Mental Health-Care Access Focus of New ND Partnership
Tuesday, January 5, 2021
BISMARCK, N.D. -- North Dakota has long dealt with a shortage of access to mental health care in rural areas. But efforts are ramping up to make sure treatment is available in hard-to-reach places.
The University of North Dakota and Sanford Health are carving out a multi-phase project designed to provide more resources at a time when more people are feeling stress due to the pandemic.
Andrew McLean chairs the psychiatry department at the UND medical school. He said early efforts included a web page with helpful tips, along with phone assessments. He said future phases could involve a more robust way of ensuring that patients can visit with a provider virtually - potentially closing gaps in some areas.

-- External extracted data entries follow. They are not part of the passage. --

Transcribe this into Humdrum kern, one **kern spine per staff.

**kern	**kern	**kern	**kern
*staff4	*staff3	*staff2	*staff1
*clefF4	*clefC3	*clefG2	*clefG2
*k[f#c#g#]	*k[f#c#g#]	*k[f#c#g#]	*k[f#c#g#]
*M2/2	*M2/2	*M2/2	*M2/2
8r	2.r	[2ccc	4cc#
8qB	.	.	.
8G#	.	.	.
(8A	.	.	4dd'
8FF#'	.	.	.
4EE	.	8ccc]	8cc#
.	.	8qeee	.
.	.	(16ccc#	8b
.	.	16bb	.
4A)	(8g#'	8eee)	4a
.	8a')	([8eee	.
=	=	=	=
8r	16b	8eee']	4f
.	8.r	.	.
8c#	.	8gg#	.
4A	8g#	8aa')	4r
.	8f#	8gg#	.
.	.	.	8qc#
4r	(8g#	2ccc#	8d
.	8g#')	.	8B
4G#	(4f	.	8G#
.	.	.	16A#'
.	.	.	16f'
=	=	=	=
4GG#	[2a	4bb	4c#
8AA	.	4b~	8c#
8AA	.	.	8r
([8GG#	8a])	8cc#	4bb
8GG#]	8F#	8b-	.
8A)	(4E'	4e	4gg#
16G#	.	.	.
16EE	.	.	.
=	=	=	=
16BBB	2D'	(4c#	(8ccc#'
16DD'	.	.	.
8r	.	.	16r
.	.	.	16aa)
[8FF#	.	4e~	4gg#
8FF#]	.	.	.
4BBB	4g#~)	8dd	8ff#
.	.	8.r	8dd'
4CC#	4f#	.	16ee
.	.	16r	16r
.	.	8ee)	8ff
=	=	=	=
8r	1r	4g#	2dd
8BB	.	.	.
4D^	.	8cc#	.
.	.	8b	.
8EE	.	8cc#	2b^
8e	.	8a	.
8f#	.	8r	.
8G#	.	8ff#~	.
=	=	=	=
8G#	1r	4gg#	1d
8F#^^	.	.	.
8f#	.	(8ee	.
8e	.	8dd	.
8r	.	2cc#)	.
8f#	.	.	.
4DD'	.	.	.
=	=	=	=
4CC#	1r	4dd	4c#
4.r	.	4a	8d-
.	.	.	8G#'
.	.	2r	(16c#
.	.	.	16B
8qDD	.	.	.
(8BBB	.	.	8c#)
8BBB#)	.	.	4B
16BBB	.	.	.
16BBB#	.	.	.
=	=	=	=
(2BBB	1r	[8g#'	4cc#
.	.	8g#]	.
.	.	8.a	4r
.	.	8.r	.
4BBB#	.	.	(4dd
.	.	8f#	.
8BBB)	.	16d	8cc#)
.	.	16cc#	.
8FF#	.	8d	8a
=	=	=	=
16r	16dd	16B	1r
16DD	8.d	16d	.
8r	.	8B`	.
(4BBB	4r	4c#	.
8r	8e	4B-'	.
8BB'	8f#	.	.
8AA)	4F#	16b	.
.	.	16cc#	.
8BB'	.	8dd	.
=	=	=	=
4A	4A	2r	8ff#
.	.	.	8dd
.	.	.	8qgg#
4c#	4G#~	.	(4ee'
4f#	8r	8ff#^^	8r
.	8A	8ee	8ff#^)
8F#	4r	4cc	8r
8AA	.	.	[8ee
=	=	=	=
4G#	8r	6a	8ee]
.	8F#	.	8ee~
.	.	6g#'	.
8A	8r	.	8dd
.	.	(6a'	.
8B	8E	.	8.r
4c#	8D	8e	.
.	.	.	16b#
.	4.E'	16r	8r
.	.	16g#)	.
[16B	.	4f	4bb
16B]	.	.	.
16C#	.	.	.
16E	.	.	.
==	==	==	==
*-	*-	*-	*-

"As you go into the western part of the state, whether it's mental-health providers or whether it's addiction counselors, there's a particular issue of finding providers there," McLean said.
But he warned there are still a lot of unknowns surrounding the next phases, including whether insurance companies would still allow exemptions for virtual visits as they have during the COVID-19 crisis. McLean also suggested more talks are needed on who would take charge in setting up a reliable portal for such services across the region.
McLean said he anticipates the demand for telemedicine for mental-health issues still will be around after the pandemic. But as the planning takes shape, he said they know they will always be up against a key barrier.
"I think we're never going to grow enough behavioral-health providers. So, I think what we'll be seeing is there will be a need for the ongoing virtual care - whether that will come from within the state if we have enough people to do that, or some of the companies from outside," he said.
Even before the partnership, McLean's team placed an emphasis on training resident psychiatrists in providing services for rural areas as another way of addressing service gaps. North Dakota's mental health-care needs became pronounced when the state saw a 57% increase in suicides between 1999 and 2016, which topped the nation.